American males historically have been the mongrels of the world. Extremely diverse background but tougher than nails. Now they're all about getting manicures and matching socks. They probably even change their underwear every day.
I disagree. I think there's a pretty decent middle ground between the socialist idea of "Here, have a bunch of fish" and the right-wing extreme of "Get your own fucking pole, and this is my pond anyway!" And I think there's a certain amount of enlightened self interest at work as well...you can only say "Let them eat cake!" for so long before the angry mob storms the Bastille. Societies with very large, very poor lower classes tend to be very unstable ones.
Sadly, the last great hope for the Red Blooded American Male probably comes down to Lt. Mewa and Uncle Albert. And one of them is afraid of direct deposit.
See, Ted, stuff like this is exactly why some people around here think you are a creepy fuck. So no more whining about being a 'second-class poster' please.
No it's not. It's the difference between helping someone up who's fallen down in the street, or picking them up and carrying them everywhere. You may not like either one, but it's not the same fucking thing.
Reality differs from how some choose to perceive it. Nothing I said in support of my assertion is untrue.
I think I've mentioned before: deadbeat brother-in-law walked out on eldest sis-in-law when youngest niece had just been released from special care. State could have said, 'tough luck, starve in the gutter'. Instead, it said, 'Oh, terrible, here's a house, and here's the money for food, good luck in getting back on your feet.' Fast forward 25 years. All three daughters are mothers and taxpayers in the process of buying their own homes. Their mother is a taxpayer in the process of buying her own home. In taxes they've repaid the support they got several dozen times over. There is a world of difference between a hand-out and a hand-up.
I am in a similar situation. I am receiving public aid, but I am going to school for something that will one day pay very, very well. I will more than repay what the government has spent on me within the first few years. Not only that, but the taxes I will pay in my life will outstrip what I would have paid the government by more than 5 times had I stayed in retail sales, or gone back to waiting tables.
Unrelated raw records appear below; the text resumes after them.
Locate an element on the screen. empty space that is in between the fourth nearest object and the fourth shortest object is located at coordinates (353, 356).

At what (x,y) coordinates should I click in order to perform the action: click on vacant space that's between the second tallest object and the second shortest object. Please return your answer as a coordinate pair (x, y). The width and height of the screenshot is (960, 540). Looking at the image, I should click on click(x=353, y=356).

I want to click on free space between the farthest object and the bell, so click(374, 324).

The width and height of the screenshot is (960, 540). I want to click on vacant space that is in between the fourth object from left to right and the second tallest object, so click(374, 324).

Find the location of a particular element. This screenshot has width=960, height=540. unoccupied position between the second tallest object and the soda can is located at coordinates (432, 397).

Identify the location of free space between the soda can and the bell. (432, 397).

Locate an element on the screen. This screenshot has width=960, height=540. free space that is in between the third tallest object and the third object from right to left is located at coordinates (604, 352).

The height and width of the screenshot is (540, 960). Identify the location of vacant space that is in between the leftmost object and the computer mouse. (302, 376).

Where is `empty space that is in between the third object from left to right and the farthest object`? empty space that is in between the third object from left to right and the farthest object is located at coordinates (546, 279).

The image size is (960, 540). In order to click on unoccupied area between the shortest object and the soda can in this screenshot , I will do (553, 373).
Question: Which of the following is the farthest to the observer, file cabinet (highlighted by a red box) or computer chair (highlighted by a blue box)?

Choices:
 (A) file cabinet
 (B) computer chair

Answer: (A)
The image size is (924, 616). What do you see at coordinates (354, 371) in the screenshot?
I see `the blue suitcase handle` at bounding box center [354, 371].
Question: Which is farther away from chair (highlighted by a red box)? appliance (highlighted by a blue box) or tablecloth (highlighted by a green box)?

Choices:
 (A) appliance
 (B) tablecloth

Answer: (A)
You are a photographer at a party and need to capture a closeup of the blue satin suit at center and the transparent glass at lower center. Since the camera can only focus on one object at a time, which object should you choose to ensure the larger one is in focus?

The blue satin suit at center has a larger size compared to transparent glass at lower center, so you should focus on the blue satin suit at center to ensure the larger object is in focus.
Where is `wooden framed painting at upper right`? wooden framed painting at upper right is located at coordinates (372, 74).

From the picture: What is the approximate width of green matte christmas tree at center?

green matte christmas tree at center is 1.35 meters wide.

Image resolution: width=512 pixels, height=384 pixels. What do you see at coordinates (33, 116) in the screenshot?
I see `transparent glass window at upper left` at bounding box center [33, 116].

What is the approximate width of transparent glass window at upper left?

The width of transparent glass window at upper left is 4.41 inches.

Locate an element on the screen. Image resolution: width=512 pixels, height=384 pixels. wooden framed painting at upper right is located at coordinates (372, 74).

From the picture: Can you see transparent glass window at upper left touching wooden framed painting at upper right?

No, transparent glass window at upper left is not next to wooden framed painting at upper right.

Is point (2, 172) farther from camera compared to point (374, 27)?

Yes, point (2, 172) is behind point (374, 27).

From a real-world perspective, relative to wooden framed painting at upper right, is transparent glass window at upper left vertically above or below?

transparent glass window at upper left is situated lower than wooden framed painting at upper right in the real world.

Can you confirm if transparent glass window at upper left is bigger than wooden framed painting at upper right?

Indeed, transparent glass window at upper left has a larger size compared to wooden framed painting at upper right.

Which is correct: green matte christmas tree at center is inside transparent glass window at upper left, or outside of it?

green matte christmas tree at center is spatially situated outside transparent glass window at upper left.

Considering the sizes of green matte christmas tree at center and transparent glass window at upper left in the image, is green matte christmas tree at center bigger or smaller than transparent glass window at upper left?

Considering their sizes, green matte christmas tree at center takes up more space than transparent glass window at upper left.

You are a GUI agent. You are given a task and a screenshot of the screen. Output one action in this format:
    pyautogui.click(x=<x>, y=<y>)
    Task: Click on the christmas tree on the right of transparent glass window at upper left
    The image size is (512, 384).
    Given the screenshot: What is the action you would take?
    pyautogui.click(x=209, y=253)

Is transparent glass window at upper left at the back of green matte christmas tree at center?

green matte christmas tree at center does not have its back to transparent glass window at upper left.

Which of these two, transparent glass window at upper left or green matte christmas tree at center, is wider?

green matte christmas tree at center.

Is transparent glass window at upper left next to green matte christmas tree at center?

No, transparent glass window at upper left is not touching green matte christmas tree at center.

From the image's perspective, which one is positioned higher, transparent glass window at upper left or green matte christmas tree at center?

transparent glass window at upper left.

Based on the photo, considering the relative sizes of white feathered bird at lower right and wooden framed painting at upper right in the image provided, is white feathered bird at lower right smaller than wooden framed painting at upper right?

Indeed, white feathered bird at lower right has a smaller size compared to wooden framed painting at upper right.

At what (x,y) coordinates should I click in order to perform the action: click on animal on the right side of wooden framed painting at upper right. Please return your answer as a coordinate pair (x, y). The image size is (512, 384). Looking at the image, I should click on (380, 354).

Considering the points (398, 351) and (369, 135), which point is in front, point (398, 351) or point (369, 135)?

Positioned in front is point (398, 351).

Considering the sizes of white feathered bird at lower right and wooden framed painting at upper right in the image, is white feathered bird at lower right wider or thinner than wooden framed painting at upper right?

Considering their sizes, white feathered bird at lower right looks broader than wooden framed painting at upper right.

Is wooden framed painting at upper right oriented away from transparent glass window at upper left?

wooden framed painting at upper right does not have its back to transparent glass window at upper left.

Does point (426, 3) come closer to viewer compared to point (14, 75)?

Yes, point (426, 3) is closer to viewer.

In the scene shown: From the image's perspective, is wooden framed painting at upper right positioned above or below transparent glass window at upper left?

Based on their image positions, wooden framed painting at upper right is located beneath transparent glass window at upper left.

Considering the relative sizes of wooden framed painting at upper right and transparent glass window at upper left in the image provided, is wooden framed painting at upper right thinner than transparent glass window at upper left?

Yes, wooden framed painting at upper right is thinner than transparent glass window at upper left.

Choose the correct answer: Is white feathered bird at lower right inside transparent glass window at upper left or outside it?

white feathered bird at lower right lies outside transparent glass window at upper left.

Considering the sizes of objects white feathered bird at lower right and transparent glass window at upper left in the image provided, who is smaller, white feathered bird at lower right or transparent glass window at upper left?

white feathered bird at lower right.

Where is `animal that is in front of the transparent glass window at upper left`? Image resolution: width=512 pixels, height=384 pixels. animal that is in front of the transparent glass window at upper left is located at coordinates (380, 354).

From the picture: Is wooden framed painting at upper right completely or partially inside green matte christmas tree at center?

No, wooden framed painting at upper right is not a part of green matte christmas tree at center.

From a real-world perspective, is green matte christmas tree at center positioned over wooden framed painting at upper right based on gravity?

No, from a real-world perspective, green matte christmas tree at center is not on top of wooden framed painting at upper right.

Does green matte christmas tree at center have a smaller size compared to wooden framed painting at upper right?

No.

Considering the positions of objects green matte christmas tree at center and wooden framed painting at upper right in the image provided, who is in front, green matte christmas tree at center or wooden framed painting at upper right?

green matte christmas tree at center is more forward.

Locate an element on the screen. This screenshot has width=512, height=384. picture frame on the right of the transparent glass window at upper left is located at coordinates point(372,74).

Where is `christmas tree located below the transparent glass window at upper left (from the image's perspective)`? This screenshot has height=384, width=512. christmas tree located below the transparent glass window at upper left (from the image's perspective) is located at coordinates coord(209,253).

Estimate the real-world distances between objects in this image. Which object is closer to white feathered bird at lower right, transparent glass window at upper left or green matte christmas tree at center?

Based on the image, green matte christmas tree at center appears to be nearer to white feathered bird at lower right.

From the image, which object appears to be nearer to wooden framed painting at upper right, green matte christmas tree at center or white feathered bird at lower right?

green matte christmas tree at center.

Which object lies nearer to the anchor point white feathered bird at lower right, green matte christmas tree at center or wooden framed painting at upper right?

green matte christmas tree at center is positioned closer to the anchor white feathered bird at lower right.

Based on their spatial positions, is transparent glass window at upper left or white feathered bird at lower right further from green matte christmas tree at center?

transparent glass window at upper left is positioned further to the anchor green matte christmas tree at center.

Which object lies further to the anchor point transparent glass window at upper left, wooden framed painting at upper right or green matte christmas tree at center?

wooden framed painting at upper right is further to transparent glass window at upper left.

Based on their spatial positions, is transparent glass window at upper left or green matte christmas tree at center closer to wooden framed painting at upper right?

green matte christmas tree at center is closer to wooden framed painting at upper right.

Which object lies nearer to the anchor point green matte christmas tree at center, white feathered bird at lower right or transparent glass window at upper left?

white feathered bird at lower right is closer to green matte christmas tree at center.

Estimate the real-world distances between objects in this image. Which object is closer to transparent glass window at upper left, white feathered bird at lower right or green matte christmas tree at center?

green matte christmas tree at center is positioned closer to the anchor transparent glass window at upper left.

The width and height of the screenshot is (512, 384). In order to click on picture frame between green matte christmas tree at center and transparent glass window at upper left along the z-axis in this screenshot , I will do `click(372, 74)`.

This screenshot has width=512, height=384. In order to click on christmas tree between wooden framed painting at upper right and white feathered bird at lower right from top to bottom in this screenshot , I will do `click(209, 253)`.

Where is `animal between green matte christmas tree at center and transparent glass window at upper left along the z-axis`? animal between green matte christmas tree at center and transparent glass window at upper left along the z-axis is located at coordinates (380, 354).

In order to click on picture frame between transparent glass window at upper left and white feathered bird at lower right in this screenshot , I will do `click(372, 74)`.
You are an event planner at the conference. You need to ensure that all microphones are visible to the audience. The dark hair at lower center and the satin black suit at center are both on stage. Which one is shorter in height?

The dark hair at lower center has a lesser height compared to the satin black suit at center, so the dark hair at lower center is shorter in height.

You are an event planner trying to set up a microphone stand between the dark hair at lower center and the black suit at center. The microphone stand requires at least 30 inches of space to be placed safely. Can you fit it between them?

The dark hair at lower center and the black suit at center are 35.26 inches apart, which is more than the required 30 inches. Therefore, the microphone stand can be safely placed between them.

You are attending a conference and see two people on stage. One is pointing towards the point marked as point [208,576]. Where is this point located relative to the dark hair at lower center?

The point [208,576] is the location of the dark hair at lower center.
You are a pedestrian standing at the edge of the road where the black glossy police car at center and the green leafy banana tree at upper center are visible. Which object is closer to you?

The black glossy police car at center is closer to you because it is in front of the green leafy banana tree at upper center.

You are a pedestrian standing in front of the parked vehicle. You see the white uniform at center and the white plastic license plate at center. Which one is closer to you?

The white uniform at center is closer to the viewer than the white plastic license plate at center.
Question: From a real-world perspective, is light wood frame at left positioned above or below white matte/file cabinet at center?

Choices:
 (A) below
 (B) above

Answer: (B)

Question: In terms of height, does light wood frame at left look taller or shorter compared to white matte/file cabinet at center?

UA... people should be held accountable for the help they receive, but the world is not the black and white place you see it as... you try and fit everything into some kind of generic, oversimplified mold that can hold up your "I don't care" facade. The fact is, the help that taxpayers are giving me is a good investment. It makes sense, especially when you look at the long term.
As a Christian and a realist, I understand that we live in a world where bad things happen. My preferred route is for the community to help a person who needs it - voluntarily. Kind of like this group and Shep, for instance. "hand up vs. hand out" is too simplistic as most slogans are.
And as a Christian, aren't you sorta called by Jesus to help your neighbors in your community? And as an atheist and a realist, I agree - it's best if people give and recieve help within their community, with the intervention of some fat-off, impersonal, red-tape infested govenrment. But we don't all live in small, tight-knit communities anymore. For better or worse.
It takes more than a change of phrasing to make them different. How many welfare recipients are "learning to fish," rather than milking it as much as they can for as long as they can while barely bothering to maintain the appearance of trying to eliminate their need for it? OK. So if you can hold up that as justification, anyone who fails to meet those requirements can be allowed to dry up and die alone, right? After a set interval, I can not only cut off the aid, but penalize anyone who hadn't successfully used it to turn their life around and become contributing taxpayers? Hell, if, as you imply, I can expect to see that "investment" pay off with interest, why not make it official and handle it like a loan? Set terms, set intervals, take what you need but you will pay back every bit of it? That, or you're both cherry-picking examples that aren't really representative of the entire subject, knowing full well that this investment usually costs more than it ever pays back, and carries the added benefit of encouraging people to underacheive by rewarding it with something desirable and effortless.
Yes. I am. Jesus seemed to be partial to the downtrodden. He was pretty harsh with those who "had it all together". I don't always live up to the ideal and I'm certainly not perfect. I agree that it's hard to help people on the other end of the state, much less the country, but government forcing me to be charitable defeats the whole purpose of people-to-people action that Jesus calls us to take.
A perfect realization of his teachings would be theocratic communism. Many have tried, all have failed.
Well, that philosophical quandary of mine is solved. UA's views have always sucked dead horse ass, and younger me was fuckin' stupid.
The right-wing debate technique... Righty- The Earth is flat, and the moon is a cheese wheel!! Debate me coward!!! Everyone- Righty- You CANT rebutt me!! I win!!
Let's start with making corporations and the wealthy pay their fucking taxes. Then maybe you will see that people utilizing social safety nets have zero influence on the federal budget.